Without knowing language and platform it's somewhat hard to advise you on a detailed implementation, however my advice is somewhat similar to Lior Kogan's.
In my opinion, however, you only need two sets and no map is involved:
Say you have two variables representing sets, A and B.
Every heartbeat removes the agent id from set A.
Every 5 seconds, a different thread raises an alert for every agent id in B, then sets B = A, and last but not least creates a set with all of the agent ids and sets A to equal that (if the number of agent ids is really large, you can prepare the new set between one check and the other and only sleep for the remaining time).
Locking would only be needed while changing the variables pointing to each set, provided you use a lock-free set collection.

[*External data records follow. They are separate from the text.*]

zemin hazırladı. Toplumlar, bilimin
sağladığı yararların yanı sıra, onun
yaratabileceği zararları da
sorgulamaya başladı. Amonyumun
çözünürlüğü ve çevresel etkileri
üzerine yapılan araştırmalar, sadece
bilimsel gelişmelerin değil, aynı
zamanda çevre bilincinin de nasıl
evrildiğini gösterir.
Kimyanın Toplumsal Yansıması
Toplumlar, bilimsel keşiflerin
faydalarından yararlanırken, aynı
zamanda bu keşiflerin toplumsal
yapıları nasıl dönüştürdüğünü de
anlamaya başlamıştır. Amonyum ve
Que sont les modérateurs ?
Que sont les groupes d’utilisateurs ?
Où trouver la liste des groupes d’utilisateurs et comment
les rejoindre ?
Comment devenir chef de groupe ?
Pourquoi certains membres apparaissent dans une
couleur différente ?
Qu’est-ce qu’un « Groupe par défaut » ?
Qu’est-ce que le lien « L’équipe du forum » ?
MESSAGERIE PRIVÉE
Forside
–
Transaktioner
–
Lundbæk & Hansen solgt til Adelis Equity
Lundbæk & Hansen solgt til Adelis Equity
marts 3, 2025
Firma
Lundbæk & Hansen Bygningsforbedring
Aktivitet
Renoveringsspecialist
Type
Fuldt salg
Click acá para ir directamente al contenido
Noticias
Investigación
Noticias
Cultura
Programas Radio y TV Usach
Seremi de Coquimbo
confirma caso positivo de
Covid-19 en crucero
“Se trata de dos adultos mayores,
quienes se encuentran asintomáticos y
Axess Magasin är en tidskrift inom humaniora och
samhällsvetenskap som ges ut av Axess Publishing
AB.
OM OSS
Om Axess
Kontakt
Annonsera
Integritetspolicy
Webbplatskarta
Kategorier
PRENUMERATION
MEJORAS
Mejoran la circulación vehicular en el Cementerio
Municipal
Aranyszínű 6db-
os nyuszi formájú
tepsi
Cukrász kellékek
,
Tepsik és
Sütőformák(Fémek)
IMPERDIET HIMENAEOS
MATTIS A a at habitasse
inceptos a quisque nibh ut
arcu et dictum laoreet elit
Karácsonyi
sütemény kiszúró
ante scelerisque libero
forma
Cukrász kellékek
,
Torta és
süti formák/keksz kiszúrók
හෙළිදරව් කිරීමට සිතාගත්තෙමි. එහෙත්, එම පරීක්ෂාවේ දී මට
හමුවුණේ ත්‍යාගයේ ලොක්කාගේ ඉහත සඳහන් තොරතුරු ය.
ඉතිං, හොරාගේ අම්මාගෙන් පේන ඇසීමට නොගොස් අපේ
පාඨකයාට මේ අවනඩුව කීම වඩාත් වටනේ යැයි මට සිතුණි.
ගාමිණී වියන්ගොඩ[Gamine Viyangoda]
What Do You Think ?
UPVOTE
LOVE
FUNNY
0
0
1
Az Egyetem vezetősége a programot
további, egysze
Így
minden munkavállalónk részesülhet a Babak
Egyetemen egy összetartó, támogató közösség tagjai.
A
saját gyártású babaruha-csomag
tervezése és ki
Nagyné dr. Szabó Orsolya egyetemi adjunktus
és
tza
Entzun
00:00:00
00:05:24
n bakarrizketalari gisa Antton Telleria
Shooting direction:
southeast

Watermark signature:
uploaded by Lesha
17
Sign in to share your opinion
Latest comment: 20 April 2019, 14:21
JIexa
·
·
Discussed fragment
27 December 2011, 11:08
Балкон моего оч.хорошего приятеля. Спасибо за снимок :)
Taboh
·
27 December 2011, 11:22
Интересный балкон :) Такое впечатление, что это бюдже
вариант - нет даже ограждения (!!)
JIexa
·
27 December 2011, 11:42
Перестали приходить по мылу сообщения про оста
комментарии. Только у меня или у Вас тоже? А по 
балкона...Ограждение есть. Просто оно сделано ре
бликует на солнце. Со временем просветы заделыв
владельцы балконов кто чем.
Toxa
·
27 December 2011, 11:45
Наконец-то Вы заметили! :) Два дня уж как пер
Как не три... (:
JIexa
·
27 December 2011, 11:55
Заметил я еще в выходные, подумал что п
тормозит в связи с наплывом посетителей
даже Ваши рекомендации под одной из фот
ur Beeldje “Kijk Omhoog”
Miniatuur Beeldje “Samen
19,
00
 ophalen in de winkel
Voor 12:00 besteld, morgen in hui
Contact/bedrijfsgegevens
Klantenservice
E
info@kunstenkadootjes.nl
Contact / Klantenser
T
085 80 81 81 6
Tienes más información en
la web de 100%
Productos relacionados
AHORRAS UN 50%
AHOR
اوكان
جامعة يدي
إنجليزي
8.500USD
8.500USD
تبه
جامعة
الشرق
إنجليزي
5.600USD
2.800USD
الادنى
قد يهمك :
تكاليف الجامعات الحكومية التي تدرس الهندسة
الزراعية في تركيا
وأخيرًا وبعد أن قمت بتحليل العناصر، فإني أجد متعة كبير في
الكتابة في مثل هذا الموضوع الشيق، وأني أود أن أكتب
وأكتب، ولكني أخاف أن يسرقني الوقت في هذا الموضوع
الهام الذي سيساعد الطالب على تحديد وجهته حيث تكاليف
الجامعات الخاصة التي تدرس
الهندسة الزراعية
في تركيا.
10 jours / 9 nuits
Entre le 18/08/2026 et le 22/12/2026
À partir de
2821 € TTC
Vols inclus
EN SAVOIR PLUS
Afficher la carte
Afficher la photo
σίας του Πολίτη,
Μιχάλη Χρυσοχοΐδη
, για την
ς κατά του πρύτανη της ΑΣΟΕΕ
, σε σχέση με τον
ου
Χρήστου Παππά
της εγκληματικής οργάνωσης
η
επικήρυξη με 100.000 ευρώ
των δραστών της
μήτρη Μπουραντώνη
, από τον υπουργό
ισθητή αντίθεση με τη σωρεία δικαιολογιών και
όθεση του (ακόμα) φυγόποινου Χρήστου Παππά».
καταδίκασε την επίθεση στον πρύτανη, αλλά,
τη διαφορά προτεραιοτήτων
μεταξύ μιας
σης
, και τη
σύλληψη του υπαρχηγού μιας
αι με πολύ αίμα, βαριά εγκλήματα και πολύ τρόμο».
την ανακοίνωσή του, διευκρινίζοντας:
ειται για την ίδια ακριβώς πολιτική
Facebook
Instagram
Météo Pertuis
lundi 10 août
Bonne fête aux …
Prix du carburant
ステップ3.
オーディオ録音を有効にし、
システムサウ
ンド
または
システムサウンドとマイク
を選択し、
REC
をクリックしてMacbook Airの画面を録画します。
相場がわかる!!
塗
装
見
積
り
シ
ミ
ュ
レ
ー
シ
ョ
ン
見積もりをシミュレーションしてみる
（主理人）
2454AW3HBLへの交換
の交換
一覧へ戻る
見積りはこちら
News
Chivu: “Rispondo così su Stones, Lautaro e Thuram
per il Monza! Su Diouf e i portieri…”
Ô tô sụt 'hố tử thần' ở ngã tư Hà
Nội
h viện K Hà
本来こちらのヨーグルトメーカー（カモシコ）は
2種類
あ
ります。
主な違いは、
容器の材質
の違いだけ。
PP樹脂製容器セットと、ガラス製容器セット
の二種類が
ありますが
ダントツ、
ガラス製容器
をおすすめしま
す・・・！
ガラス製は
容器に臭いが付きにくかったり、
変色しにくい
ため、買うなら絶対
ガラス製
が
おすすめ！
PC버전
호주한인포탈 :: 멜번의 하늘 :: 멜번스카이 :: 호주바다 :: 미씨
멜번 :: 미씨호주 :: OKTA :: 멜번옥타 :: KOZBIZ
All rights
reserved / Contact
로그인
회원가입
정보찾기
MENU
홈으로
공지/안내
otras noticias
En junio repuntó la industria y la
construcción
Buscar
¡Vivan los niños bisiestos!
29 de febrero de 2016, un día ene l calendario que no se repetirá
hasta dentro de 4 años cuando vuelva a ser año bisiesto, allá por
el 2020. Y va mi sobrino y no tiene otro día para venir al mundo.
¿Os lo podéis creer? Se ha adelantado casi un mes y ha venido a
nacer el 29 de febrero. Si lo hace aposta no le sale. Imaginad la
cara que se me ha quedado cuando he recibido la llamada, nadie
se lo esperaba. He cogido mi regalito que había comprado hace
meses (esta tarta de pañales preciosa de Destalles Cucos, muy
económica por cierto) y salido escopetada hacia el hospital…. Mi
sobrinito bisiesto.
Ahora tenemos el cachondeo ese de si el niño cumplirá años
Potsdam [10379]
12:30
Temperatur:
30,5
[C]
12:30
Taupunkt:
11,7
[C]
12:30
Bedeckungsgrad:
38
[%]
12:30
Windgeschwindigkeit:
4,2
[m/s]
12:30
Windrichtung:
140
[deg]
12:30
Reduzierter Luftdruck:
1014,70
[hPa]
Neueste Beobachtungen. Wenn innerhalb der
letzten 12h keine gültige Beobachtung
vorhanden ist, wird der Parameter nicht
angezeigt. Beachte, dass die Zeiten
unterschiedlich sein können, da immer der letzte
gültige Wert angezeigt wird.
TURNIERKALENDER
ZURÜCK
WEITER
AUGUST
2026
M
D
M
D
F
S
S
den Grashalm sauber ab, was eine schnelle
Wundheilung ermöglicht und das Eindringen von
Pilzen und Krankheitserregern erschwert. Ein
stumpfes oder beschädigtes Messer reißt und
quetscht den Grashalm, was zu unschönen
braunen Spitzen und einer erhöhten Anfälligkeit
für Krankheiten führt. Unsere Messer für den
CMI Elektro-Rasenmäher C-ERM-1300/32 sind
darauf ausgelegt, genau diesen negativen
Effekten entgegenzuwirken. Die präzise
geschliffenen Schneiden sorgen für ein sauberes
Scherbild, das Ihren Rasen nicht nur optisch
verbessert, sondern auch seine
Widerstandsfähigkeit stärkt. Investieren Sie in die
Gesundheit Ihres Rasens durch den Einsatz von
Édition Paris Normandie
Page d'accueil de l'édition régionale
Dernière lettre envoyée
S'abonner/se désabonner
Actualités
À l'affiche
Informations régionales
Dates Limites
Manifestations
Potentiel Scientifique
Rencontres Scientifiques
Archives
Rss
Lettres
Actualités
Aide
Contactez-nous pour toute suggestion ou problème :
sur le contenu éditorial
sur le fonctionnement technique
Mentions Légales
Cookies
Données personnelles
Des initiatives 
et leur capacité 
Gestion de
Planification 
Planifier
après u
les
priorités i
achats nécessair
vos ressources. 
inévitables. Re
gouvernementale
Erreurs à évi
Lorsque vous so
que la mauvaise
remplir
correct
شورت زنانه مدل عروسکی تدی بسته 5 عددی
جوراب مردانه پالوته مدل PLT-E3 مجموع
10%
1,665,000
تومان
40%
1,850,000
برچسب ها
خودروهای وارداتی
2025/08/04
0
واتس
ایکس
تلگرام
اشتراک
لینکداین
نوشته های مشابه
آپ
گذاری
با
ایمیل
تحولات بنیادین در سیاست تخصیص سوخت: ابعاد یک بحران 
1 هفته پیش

Performance will largely depend on the algorithmic complexity of said implementation, and if you go down this way, you should privilege the one with best performance (not necessarily best big-O, for instance if wost-case latency matters to you) for removals.
As a side note, if memory is not an issue or failures are relatively few, when you check whether you need to raise alerts and do so, you can do that on a thread of its own and getting possibly interesting performance speedups (again, the platform and runtime matter, for in erlang that would be a breeze but in Windows the cost of creating a full-blown new thread might exceed the performance benefit if the failures are few) at the cost of keeping the old B set in memory.